Most undergraduate students expect to wait until graduate school before tackling unsolved problems in mathematics. Manish Acharya didn’t want to wait.
Acharya, a rising senior studying computer science and mathematics, is spending his summer as a research intern at Aalto University in Finland, where he is working on fundamental open questions in theoretical computer science and computational geometry.
“Finding a project in theoretical computer science felt almost too good to be true,” Acharya said.“I get to spend my summer working on open research questions alongside experts in the field before even starting my Ph.D. journey.”
His work centers on a set of open problems from a recent algorithms paper on smallest convex intersecting polygons. Rather than building applications, he and his collaborators are investigating whether several geometric optimization problems admit exact polynomial-time solutions, whether some are NP-hard, and how these ideas might extend into three-dimensional space.The questions are, in a word, unsolved—and that’s exactly the point.
From empirical evidence to mathematical proof
Acharya’s turn toward theory grew out of a puzzle he couldn’t shake. During his junior year at Vanderbilt, he worked with Professor David Hyde on Bayesian Optimization for the Sliced Wasserstein Distance, research that was accepted to the International Conference on Learning Representations (ICLR) in 2026.
“We had strong empirical evidence that our method worked, but we couldn’t fully prove why,” Acharya said. “That experience stayed with me.”
That gap—between knowing something works and being able to prove why it works—is what pushed him toward theoretical computer science. He had always enjoyed the subject, but that project made the pursuit feel urgent.

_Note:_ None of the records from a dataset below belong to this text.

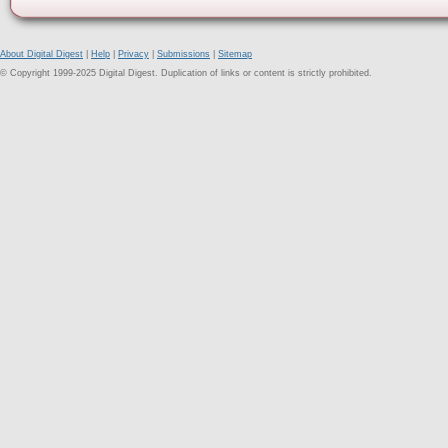
About Digital Digest
|
Help
|
Privacy
|
Submissions
|
Sitemap
© Copyright 1999-2025 Digital Digest. Duplication of links or content is strictly prohibited.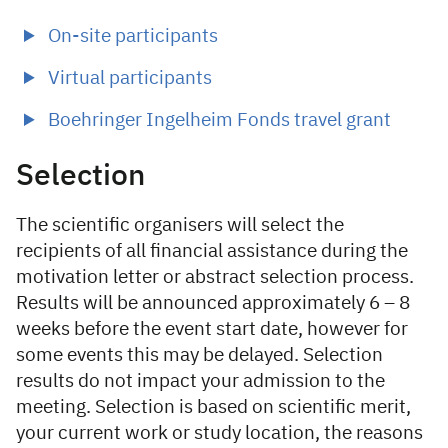
On-site participants
Virtual participants
Boehringer Ingelheim Fonds travel grant
Selection
The scientific organisers will select the
recipients of all financial assistance during the
motivation letter or abstract selection process.
Results will be announced approximately 6 – 8
weeks before the event start date, however for
some events this may be delayed. Selection
results do not impact your admission to the
meeting. Selection is based on scientific merit,
your current work or study location, the reasons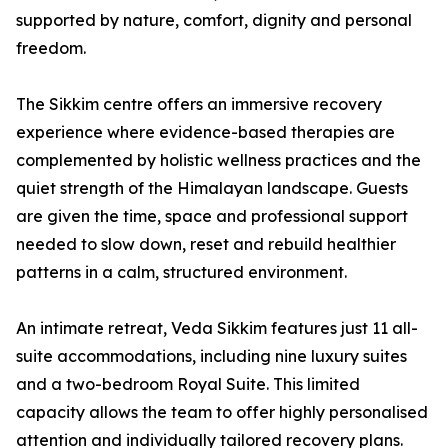
supported by nature, comfort, dignity and personal
freedom.
The Sikkim centre offers an immersive recovery
experience where evidence-based therapies are
complemented by holistic wellness practices and the
quiet strength of the Himalayan landscape. Guests
are given the time, space and professional support
needed to slow down, reset and rebuild healthier
patterns in a calm, structured environment.
An intimate retreat, Veda Sikkim features just 11 all-
suite accommodations, including nine luxury suites
and a two-bedroom Royal Suite. This limited
capacity allows the team to offer highly personalised
attention and individually tailored recovery plans.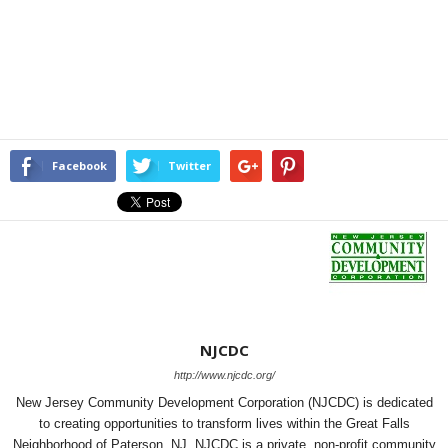
Facebook
Twitter
NJCDC
http://www.njcdc.org/
New Jersey Community Development Corporation (NJCDC) is dedicated
to creating opportunities to transform lives within the Great Falls
Neighborhood of Paterson, NJ. NJCDC is a private, non-profit community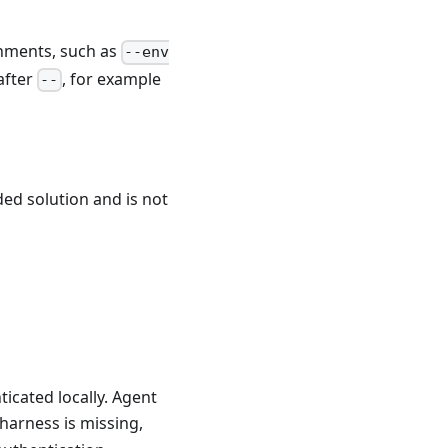
onments, such as
--env
after
, for example
--
ided solution and is not
ticated locally. Agent
a harness is missing,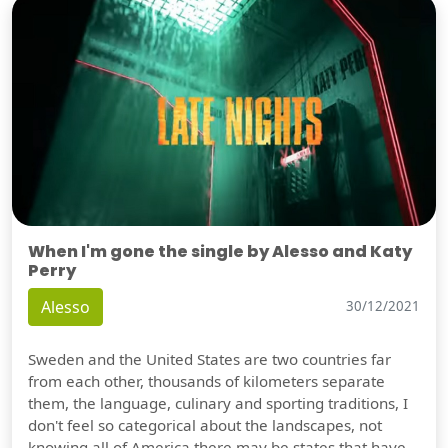
When I'm gone the single by Alesso and Katy
Perry
Alesso
30/12/2021
Sweden and the United States are two countries far
from each other, thousands of kilometers separate
them, the language, culinary and sporting traditions, I
don't feel so categorical about the landscapes, not
knowing all of America there may be states that have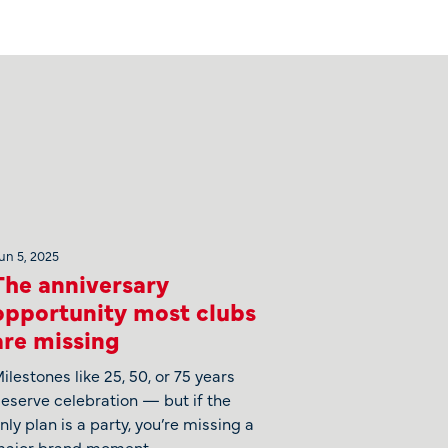
un 5, 2025
The anniversary
opportunity most clubs
are missing
ilestones like 25, 50, or 75 years
eserve celebration — but if the
nly plan is a party, you’re missing a
ajor brand moment.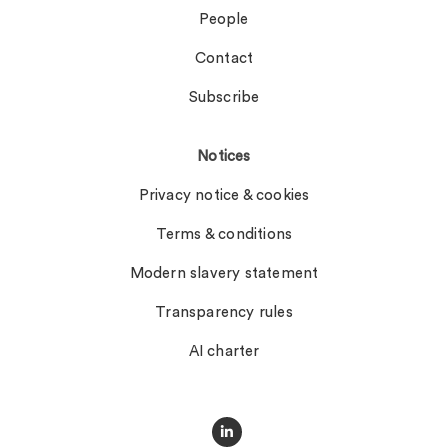
People
Contact
Subscribe
Notices
Privacy notice & cookies
Terms & conditions
Modern slavery statement
Transparency rules
AI charter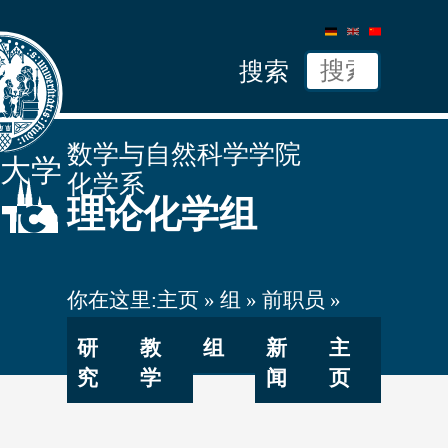
德
英
中
语
文
文
搜索
数学与自然科学学院
隆大学
化学系
理论化学组
你在这里:
主页
组
前职员
Bubeck
研
教
组
新
主
究
学
闻
页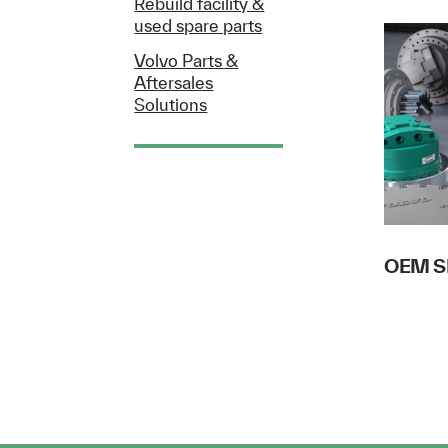
Rebuild facility &
used spare parts
Volvo Parts &
Aftersales
Solutions
OEM S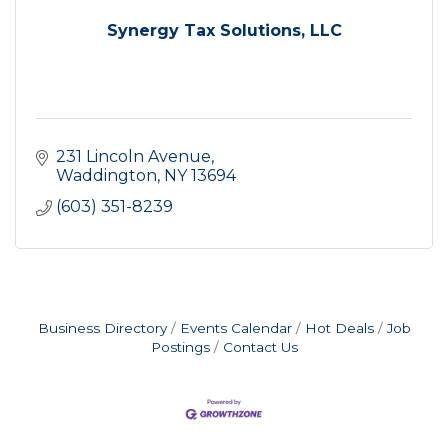
Synergy Tax Solutions, LLC
231 Lincoln Avenue
Waddington
NY
13694
(603) 351-8239
Business Directory
Events Calendar
Hot Deals
Job
Postings
Contact Us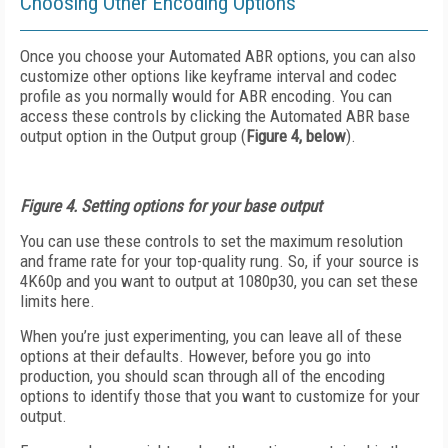
Choosing Other Encoding Options
Once you choose your Automated ABR options, you can also
customize other options like keyframe interval and codec
profile as you normally would for ABR encoding. You can
access these controls by clicking the Automated ABR base
output option in the Output group (
Figure 4, below
).
Figure 4. Setting options for your base output
You can use these controls to set the maximum resolution
and frame rate for your top-quality rung. So, if your source is
4K60p and you want to output at 1080p30, you can set these
limits here.
When you’re just experimenting, you can leave all of these
options at their defaults. However, before you go into
production, you should scan through all of the encoding
options to identify those that you want to customize for your
output.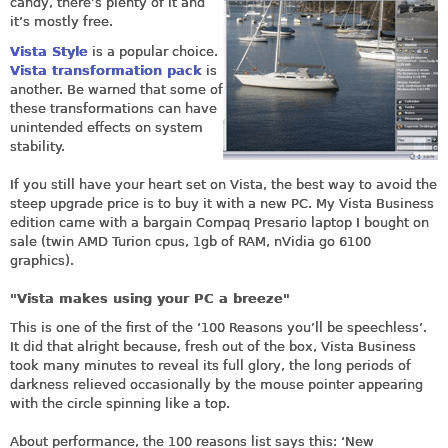
candy, there’s plenty of it and
it’s mostly free.
Vista Style
is a popular choice.
Vista transformation pack
is
another. Be warned that some of
these transformations can have
unintended effects on system
stability.
If you still have your heart set on Vista, the best way to avoid the
steep upgrade price is to buy it with a new PC. My Vista Business
edition came with a bargain Compaq Presario laptop I bought on
sale (twin AMD Turion cpus, 1gb of RAM, nVidia go 6100
graphics).
"Vista makes using your PC a breeze"
This is one of the first of the ‘100 Reasons you’ll be speechless’.
It did that alright because, fresh out of the box, Vista Business
took many minutes to reveal its full glory, the long periods of
darkness relieved occasionally by the mouse pointer appearing
with the circle spinning like a top.
About performance, the 100 reasons list says this: ‘New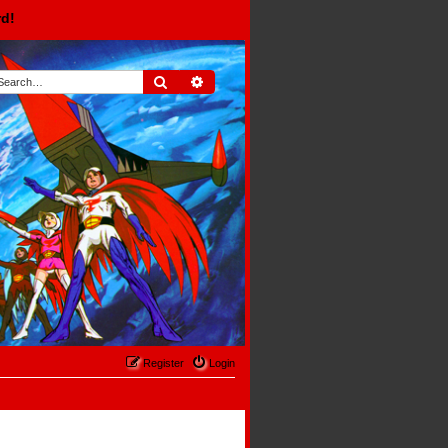
rd!
Search
Advanced search
Register
Login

Without a dedicated theoretical computer science research group at Vanderbilt, he had assumed open problems like these were out of reach until graduate school.
“As an undergraduate at Vanderbilt, I assumed I would have to wait until graduate school before working on these kinds of problems,” he said. This experience changed that.
No roadmap, just mathematics
At Aalto, a typical day looks less like writing code and more like filling whiteboards. Acharya begins each morning with a walk through the forest near his apartment before heading to the lab, where most of the day revolves around reading papers, discussing ideas with mentors, and testing approaches that may or may not hold up.
“Sometimes we spend hours pursuing an approach only to discover why it cannot work,” Acharya said.

“Other days, a small observation opens up an entirely new direction. It’s a constant process of learning, questioning, and refining ideas.”
He works closely with his supervisor, Professor Sándor Kisfaludi-Bak, and a postdoctoral researcher—a dynamic he describes as more collaborative than he expected.
“One of the most valuable lessons I’ve learned is that even when someone else’s idea doesn’t work, understanding why it fails often leads to a better idea,” he said. “Research feels much less like solving problems alone and much more like solving puzzles as a team.”
Mentors who made the path possible
The road to Finland ran through Vanderbilt’s research community.
Acharya began doing research during his freshman year under Dr. Yifan Zhang in Professor Yu Huang’s MIND Lab, where he published his first co-authored paper. Zhang, he said, taught him how to think like a researcher rather than simply solve problems. Driven by a growing interest in optimization research, he joined Professor Hyde’s SOL Lab. The opportunity to conduct independent research and participate in weekly graduate lab meetings alongside Ph.D. students gave him a unique perspective on academic life and elevated the depth of his research inquiries.
The SyBBURE Searle Undergraduate Research Program has also been central to his journey. Its support allowed him to attend conferences and pursue projects that would otherwise have been out of reach, a fact he says is especially meaningful as an international student.
The interdisciplinary path that led to theory
The College of Connected Computing’s emphasis on interdisciplinary exploration mirrors Acharya’s own trajectory. He began with AI research touching multiple scientific domains, and those early experiences helped him identify what he was actually drawn to: the underlying mathematics, not the applications.

“Connected Computing encourages students to explore different disciplines before finding where they can make the biggest impact,” Acharya said. “That’s exactly what happened to me, and it ultimately led me toward theoretical computer science.”
He plans to pursue a Ph.D. focused on algorithms and computational complexity and is hopeful the summer’s work will lead to a publication at a top theoretical computer science conference. When he returns to Vanderbilt, he will begin his Honors Thesis with Professor Mark Ellingham, continuing within discrete mathematics and theoretical computer science.
As for students who find the idea of research intimidating, Acharya’s advice is direct.
“Don’t wait until you feel ready,” Acharya said. “Research isn’t about already knowing the answers. It’s about being curious enough to ask questions and persistent enough to keep searching when the answers aren’t obvious.”